The arguments x and r specify the location and radius of the simplex, defaulting to the origin and one respectively if undefined. Note that for the default location x is required to be the number of dimensions of the function's vector argument. If specified, the location must be a non-empty ak.vector[5] with finite elements and the radius must be a finite number.
The points of the simplex are stored in the polytope array as ak.vector objects and the midpoint's elements are maintained in the array o. Note that after we use the latter to add a point to the polytope we divide its most recently assigned element by i+2 to update the midpoint since at that stage that is the number of points it contains.
The final loop before we return the polytope array performs the scaling and translation to the radius r and location x as described above.

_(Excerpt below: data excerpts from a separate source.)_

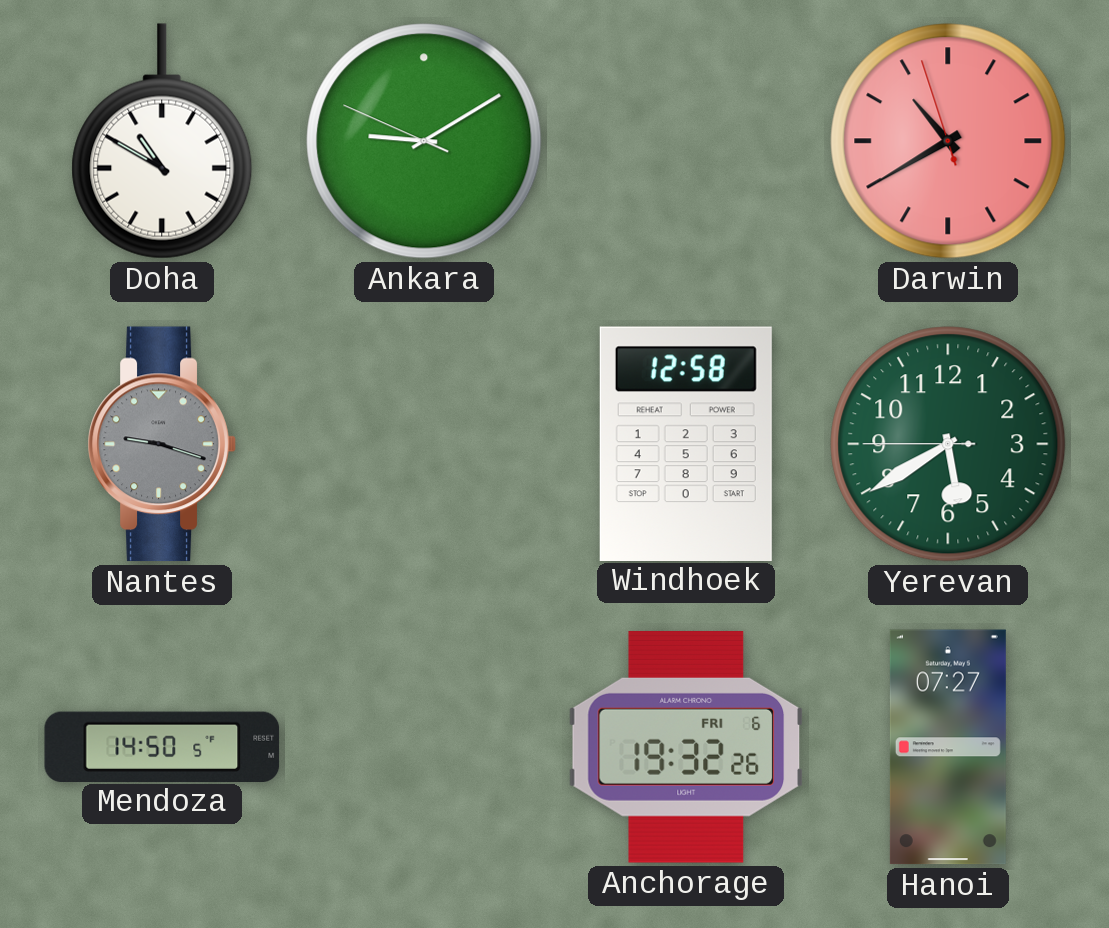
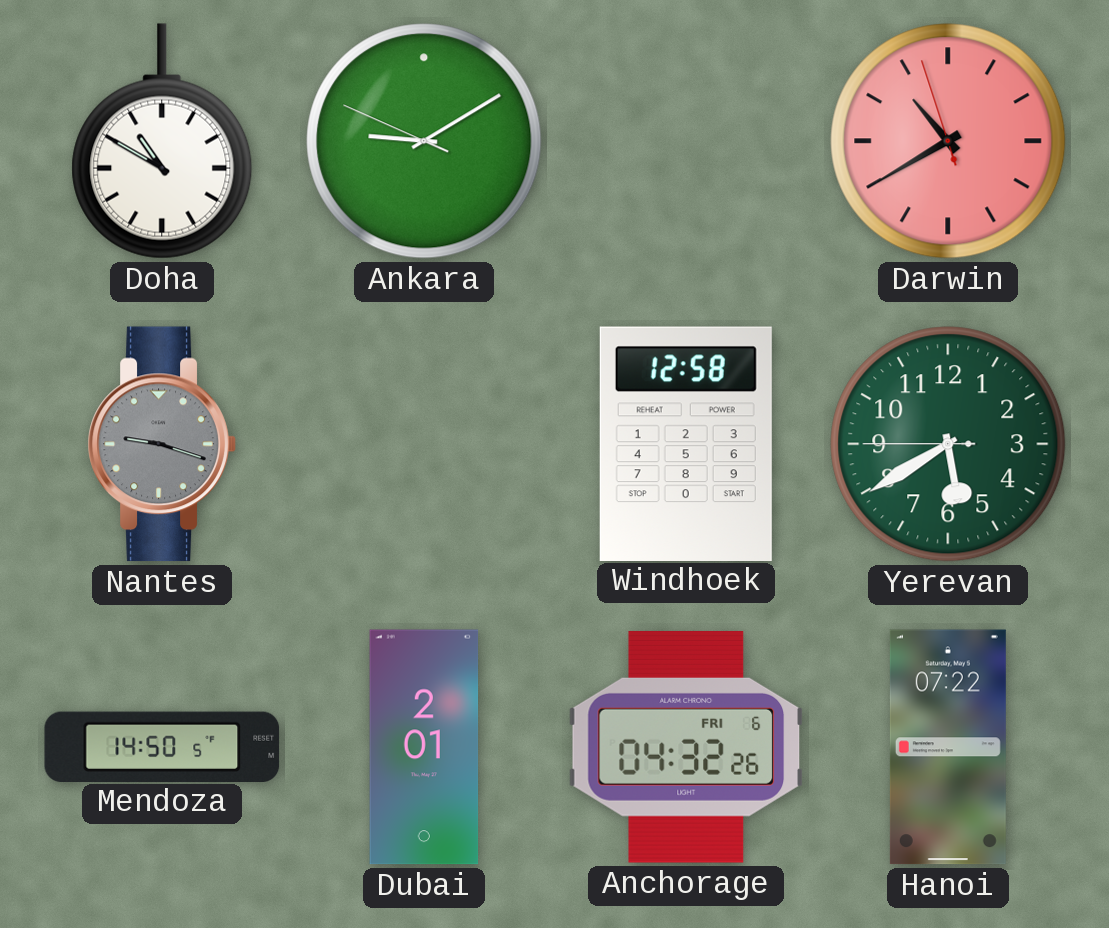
Dubai: none -> 2:01
Anchorage: 19:32 -> 04:32
Hanoi: 07:27 -> 07:22
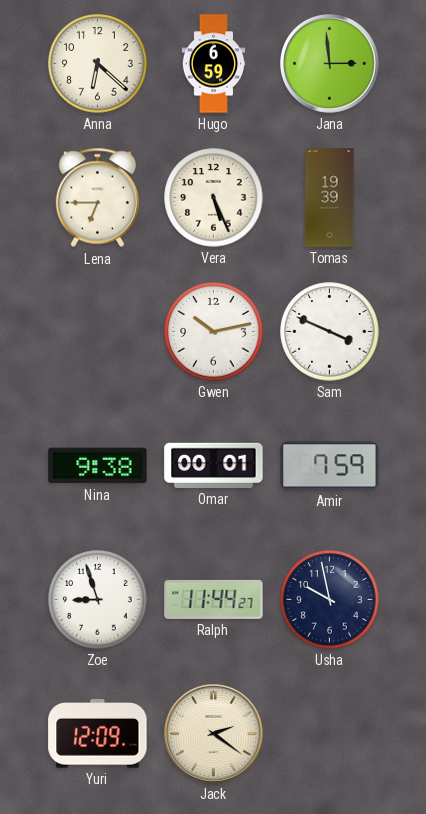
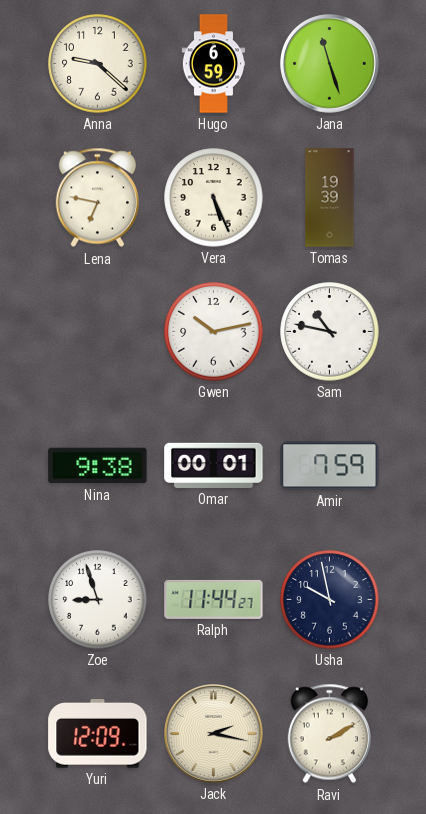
Anna: 6:22 -> 9:22
Jana: 2:59 -> 11:27
Lena: 6:45 -> 6:47
Sam: 3:49 -> 10:47
Jack: 2:21 -> 2:17
Ravi: none -> 2:10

Program 2 prints the points returned by ak.simplex, their mean, their minimum and maximum distances from the location, x, and their minimum and maximum distances from each other.

Program 2: ak.simplex

I think that this is a pretty convincing demonstration that the polytope returned by ak.simplex is a regular simplex having the specified location and radius, at least to within rounding error.
All that's left to do is to use it to help implement a general purpose function minimiser based on the polytope method and we shall do so in the next post.

References

[1] It's All Downhill From Here, www.thusspakeak.com, 2014.

[2] What Are The Chances Of That?, www.thusspakeak.com, 2014.

[3] Nelder, J. & Mead, R., A Simplex Method for Function Minimisation, Computer Journal, Vol. 7, pp. 308-313, 1965.

[4] Press, W.H. et al, Numerical Recipes in C (2nd ed.), Cambridge University Press, 1992.

[5] What's Our Vector Victor?, www.thusspakeak.com, 2014.